Good engineers figure out the important stuff before anyone writes a line of code. The APIs, the architecture, high-level component names. It's all been talked over. When a good engineer reviews another good engineer's pull request, they're just checking that what is delivered is an implementation of what is expected.

Code review is a road block for people who don't do the above. It causes them to bump into someone who knows what's up.

Everything else that gets argued about: local variable names, formatting, equivalent ways to express the same thing. It's not important. I don't know if it's actually confusion about what matters, or if it's a desire to make people jump through hoops, or maybe boredom?



I mostly agree with you, but often, especially with greenfield projects and features, the implementation details are not clear until someone spends the time to dig into the codebase, and deliver a proof-of-concept. This can then drive the design discussion to get everyone on the same page. And even then, the design might need to be changed if it happens that some things weren't taken into consideration, or new specs are communicated and priorities change.

It's also worth not spending too much time on creating the perfect design upfront, since it might change during development. The whole waterfall vs. agile situation. An initial proposal document helps with avoiding lengthy discussions and friction during code reviews, but it also takes a lot of effort to produce, and even then, reviews can be difficult for many reasons.

> I don't know if it's actually confusion about what matters, or if it's a desire to make people jump through hoops, or maybe boredom?

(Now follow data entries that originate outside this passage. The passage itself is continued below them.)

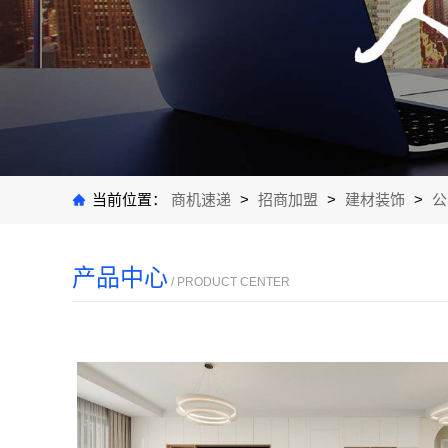
当前位置：
商机速递
>
招商加盟
>
建材装饰
>
公
产品中心
/ PRODUCT CENTER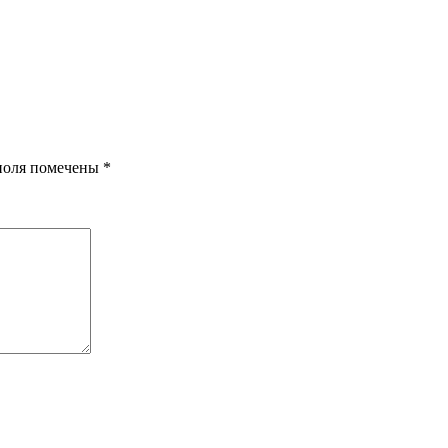
поля помечены
*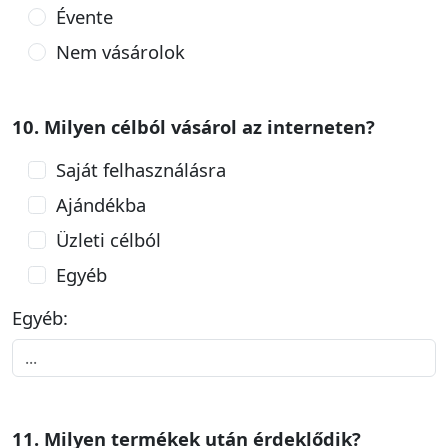
Évente
Nem vásárolok
10. Milyen célból vásárol az interneten?
Saját felhasználásra
Ajándékba
Üzleti célból
Egyéb
Egyéb:
11. Milyen termékek után érdeklődik?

My theory is that sometimes it's a need to say _something_ to prove that you've read the code. Also, egos are often involved, and some reviewers have the need to demonstrate their superior intellect/knowledge/whatever by insisting on minutia. Software engineers are often proud and take code reviews as a chance to flaunt their intellect, while at the same time being defensive of their opinions, and argumentative to the point of arrogance. Few senior engineers are humble, and consider code reviews as a collaborative effort to deliver the best possible solution.

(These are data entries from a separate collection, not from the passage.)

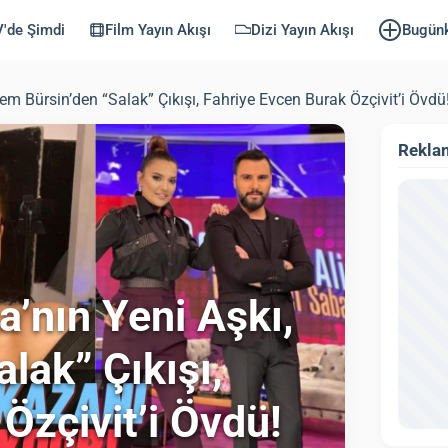
'de Şimdi
Film Yayın Akışı
Dizi Yayın Akışı
Bugün
em Bürsin’den “Salak” Çıkışı, Fahriye Evcen Burak Özçivit’i Övdü
Rekla
a’nın Yeni Aşkı,
lak” Çıkışı,
Özçivit’i Övdü!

> some reviewers have the need to demonstrate their superior intellect/knowledge/whatever by insisting on minutia.

> Few senior engineers are humble, and consider code reviews as a collaborative effort to deliver the best possible solution.

The difference between these two only that in first case author didn't agree with reviewer and agreed in the second.

The really worst type of review that approve without looking or IDC.


Could be a sort of social signal that you paid attention to the review?